At www.bbc.co.uk/news/world-europe-37869985 … an ancient stone with concentric circles, one inside the other, has been unearthed in the Dublin area. The stone is thought to go back, at least, to around 3000BC, and probably before that as it seems to have been a robbed stone from a nearby megalithic tomb. This desecration occurred in the 18th century – by the great and the good, impervious of the concerns of the little people. Lodge Hall was built in 1725 and made use of stone from two passage graves/ tombs. The original bigwig popped his clogs and the lodge later became associated with rum goings on by a group of wealthy young rakes with time on their hands. These sort of things never seem to change – generation to generation.

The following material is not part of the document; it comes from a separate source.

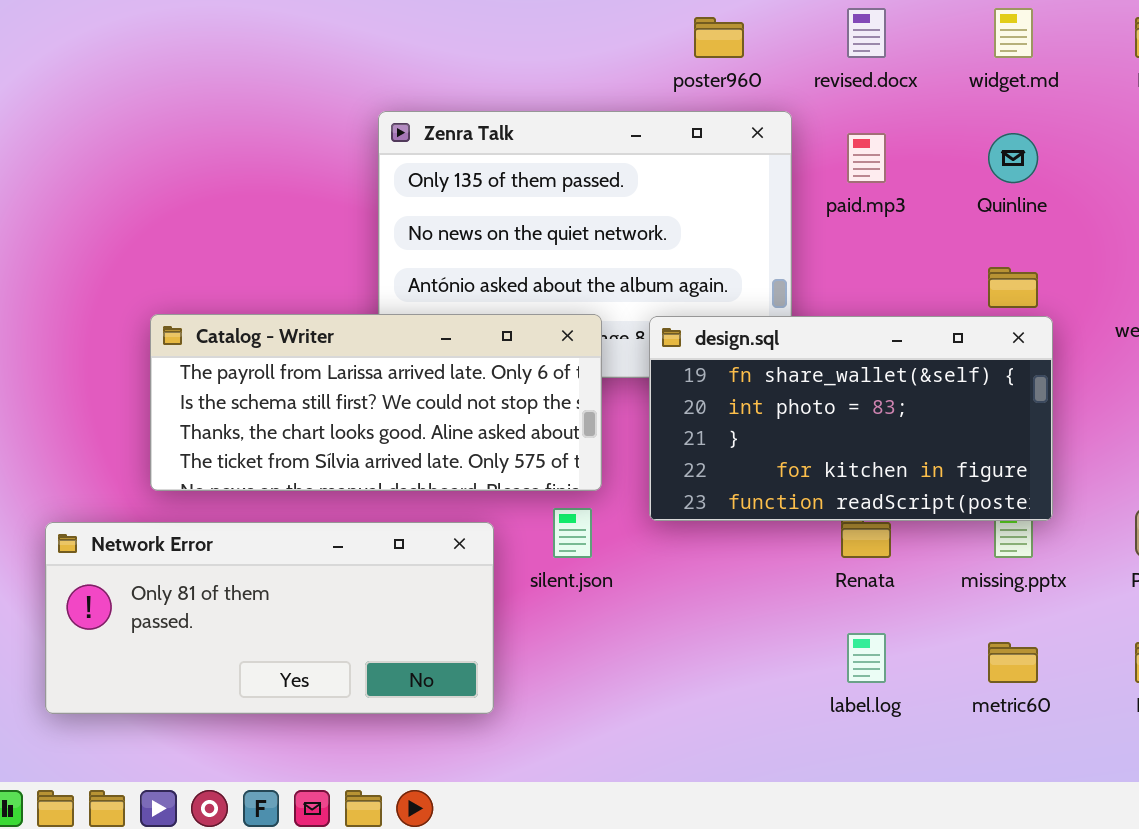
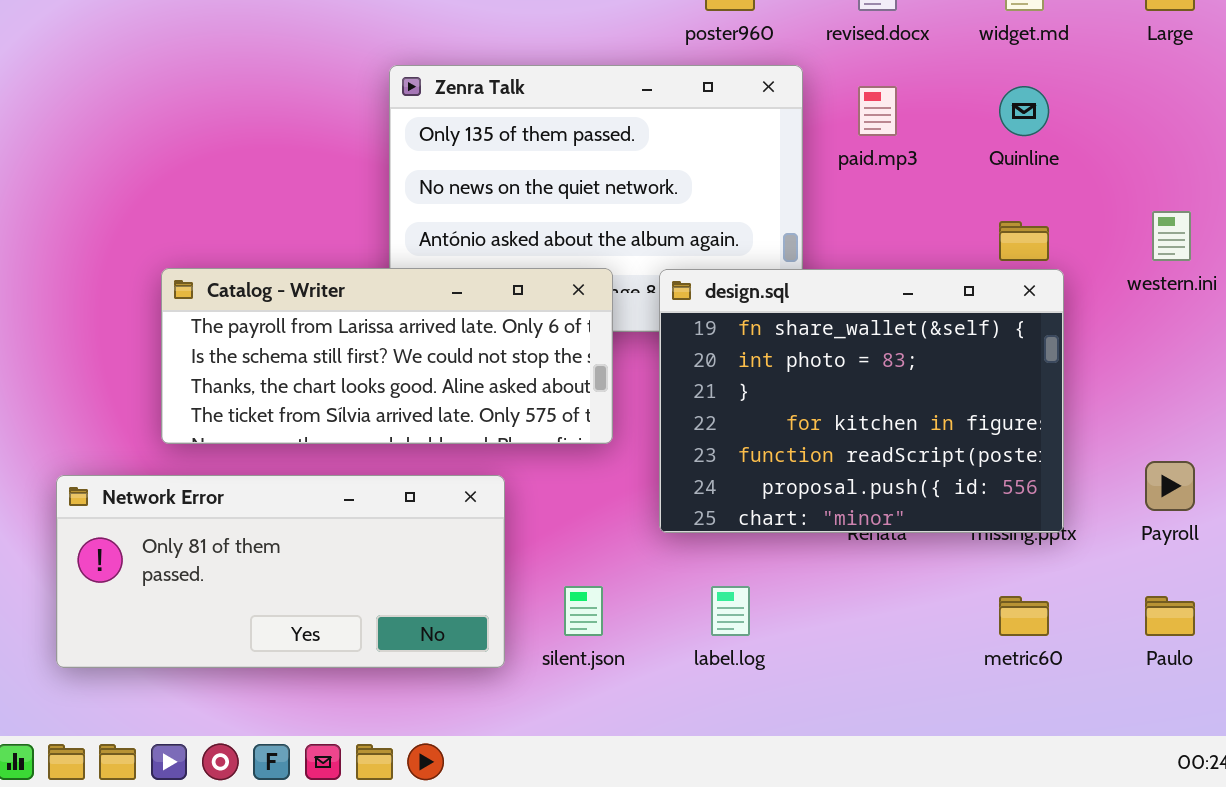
design.sql: [649,316,1053,521] -> [659,269,1064,533], resized
silent.json: [553,508,592,558] -> [564,586,603,636], moved
label.log: [847,633,886,683] -> [711,586,750,636], moved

Elsewhere in Ireland, see www.irishtimes.com/news/science/a-9-000-year-old-axe-sheds-light-on-buri… ….an early burial site in Co Limerick has been dated to the Mesolithic, pre-farming period, at 7500BC. A highly polished stone axe was buried with the cremated bones of a single individual in an area full of pits with cremations in them. It seems the pre-farming communities were not as brute as academics have alleged in the past – but quite sensitive when sending their ancestors to the afterlife. These pits and cremations seem to pre-empt the better known graves of the Neolithic period – which is telling us that there may not have been such a big difference between them. Stone axes are usually associated with megalithic period people – and usually partially polished to acquire a good sheen on the stone. This axe was polished on all side and is a beautiful example that may never have been used for mundane tasks but had some kind of ritual significance (we can only guess at). The piece suggests it was an offering of some kind, in order to provide the dead person with something to present to the gods in the afterlife. That can only be an assumption as we don't know if they actually believed in an afterlife – or gods that could be accessed in such a situation. However, the axe probably had some kind of symbolic value.
Meanwhile, at www.eurekalert.org/pub_releases/2016-11/wuis-htc110216.php … some 30 domesticated chicken bones at a village in Ethiopia are further proof of a trade route linking Africa with India and SE Asia in the first millenium BC (the Iron Age) – or even earlier (perhaps). Chicken bones have been found at Saite in the Nile delta from around the same period. All we know is that domesticated chickens were being bred and eaten at least as early as the Iron Age – but archaeologists do not necessarily look for chicken bones in earlier contexts as people in Egypt ate a lot of water fowl (and various birds including a native species very much like chickens as far as bone is concerned). The chicken was domesticated in southern China and SE Asia at least as early as 8000 years ago. There was plenty of time for it to be brought to Africa and the Mediterranean world earlier than the Iron Age – but evidence at the moment is lacking.